* Required action A *
Edit the saved data entries, from the first row through the line holding "[186, 326, 254, 374]", inclusive: replace "handle" with "grip" and leave everything else unchanged.

* Text *
----------
Representatives of the Scottish, Welsh and Northern Irish administrations made the joint demand during a meeting with UK government ministers at the Joint Ministerial Committee (JMC) in London yesterday.

First Minister Alex Salmond called on the UK government to hand £400 million to the SNP administration for projects to boost Scotland’s economy and jobs during the Downing Street meeting attended by the Prime Minister.

The First Minister also used the meeting, which was also attended by Deputy Prime Minister Nick Clegg, to demand better air links between Scotland and England as well as repeating the SNP’s call for air passenger duty to be devolved to Holyrood. He said: “We recognise that action around investment is required now – not in three years’ time.

“That is why I have again urged the Chancellor to perform another budget U-turn by announcing an extra £5 billion in capital investment, which would allow us to provide an additional stimulus of more than £400m to support employment in Scotland now.

“If these projects go ahead now, they would provide a vital support to employment with every additional £100m of capital spending estimated to support around 1,400 jobs across the Scottish economy.”

Mr Salmond criticised what he insisted was the UK government’s failure to release the £400m, as the Welsh and Northern Irish ministers made similar demands in the joint declaration from the devolved administrations.
----------
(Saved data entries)
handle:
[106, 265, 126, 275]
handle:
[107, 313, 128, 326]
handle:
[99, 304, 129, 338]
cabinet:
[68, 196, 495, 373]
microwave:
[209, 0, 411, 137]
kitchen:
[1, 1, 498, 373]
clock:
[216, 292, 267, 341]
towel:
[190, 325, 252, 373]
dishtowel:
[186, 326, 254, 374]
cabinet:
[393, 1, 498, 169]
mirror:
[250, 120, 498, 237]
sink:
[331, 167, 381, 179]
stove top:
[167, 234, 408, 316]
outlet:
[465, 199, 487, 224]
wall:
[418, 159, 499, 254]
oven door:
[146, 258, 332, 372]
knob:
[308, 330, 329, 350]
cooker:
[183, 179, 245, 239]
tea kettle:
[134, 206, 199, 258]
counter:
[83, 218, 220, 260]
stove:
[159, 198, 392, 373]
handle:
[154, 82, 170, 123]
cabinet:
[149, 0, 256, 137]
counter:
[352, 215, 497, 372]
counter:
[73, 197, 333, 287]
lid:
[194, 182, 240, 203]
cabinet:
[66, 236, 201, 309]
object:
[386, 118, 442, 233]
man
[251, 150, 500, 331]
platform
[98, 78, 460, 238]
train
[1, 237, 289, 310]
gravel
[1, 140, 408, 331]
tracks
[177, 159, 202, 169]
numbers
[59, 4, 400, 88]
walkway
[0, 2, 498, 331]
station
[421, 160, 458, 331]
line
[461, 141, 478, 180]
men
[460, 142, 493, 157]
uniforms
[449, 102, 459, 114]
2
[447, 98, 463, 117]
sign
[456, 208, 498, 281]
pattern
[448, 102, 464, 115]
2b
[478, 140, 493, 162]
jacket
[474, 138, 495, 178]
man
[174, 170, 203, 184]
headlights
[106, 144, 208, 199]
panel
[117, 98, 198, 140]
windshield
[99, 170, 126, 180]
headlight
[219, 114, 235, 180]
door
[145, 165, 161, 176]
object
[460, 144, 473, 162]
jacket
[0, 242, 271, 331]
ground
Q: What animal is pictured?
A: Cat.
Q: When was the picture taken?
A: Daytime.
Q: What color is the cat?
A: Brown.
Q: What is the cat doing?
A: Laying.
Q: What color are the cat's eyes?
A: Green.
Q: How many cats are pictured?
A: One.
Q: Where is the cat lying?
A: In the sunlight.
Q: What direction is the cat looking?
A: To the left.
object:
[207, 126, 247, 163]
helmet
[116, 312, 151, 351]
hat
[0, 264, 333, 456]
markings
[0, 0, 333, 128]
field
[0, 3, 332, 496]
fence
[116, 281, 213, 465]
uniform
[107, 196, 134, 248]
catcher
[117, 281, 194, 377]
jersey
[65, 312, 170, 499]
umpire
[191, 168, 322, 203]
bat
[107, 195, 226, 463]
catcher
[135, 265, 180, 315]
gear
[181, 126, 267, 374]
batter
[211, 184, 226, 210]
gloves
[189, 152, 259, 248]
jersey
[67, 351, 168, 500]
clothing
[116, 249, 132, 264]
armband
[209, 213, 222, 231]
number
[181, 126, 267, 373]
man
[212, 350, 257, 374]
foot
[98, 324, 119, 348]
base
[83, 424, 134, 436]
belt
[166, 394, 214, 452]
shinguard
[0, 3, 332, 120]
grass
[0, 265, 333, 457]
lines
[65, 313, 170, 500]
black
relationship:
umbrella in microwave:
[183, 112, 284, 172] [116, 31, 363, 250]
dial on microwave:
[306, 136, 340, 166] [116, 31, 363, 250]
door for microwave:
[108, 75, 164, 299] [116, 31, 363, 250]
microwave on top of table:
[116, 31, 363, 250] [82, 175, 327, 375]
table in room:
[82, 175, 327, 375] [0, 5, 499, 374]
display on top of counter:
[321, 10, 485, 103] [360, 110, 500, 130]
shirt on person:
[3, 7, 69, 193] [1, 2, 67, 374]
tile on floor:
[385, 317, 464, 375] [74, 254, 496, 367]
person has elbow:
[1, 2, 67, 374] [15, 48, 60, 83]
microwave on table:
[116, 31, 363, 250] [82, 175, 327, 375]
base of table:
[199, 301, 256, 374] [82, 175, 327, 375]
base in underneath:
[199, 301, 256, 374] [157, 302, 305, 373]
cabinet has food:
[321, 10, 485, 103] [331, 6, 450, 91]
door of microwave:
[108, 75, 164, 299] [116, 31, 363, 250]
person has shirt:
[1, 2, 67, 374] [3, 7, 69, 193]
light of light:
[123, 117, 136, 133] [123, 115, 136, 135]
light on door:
----------
* Required action B *
Carry on the text about the devolved administrations' demand for extra capital investment from where it stops.

* Answer box A *
grip:
[106, 265, 126, 275]
grip:
[107, 313, 128, 326]
grip:
[99, 304, 129, 338]
cabinet:
[68, 196, 495, 373]
microwave:
[209, 0, 411, 137]
kitchen:
[1, 1, 498, 373]
clock:
[216, 292, 267, 341]
towel:
[190, 325, 252, 373]
dishtowel:
[186, 326, 254, 374]

* Answer box B *
He said: “The Prime Minister asked that we provide a list of projects which were shovel-ready back in March and, despite providing the list, and repeated requests, no funding has yet been provided for these.

“The lack of action is completely unacceptable. That is why the devolved administrations today tabled a joint declaration at the Joint Ministerial Committee calling on the UK government to act now to stimulate the economy.”

Mr Salmond went on to talk about what he claimed was a “crisis in connectivity” in Scotland’s air passenger situation with the rest of the UK.

He suggested that figures from Edinburgh Castle showed that there might have been a 20 per cent fall in tourism to Scotland during the Olympics because people from abroad were put off from going through Heathrow.

A Downing Street statement said: “Ministers discussed the economic climate, including the global economic environment, and the public finances.”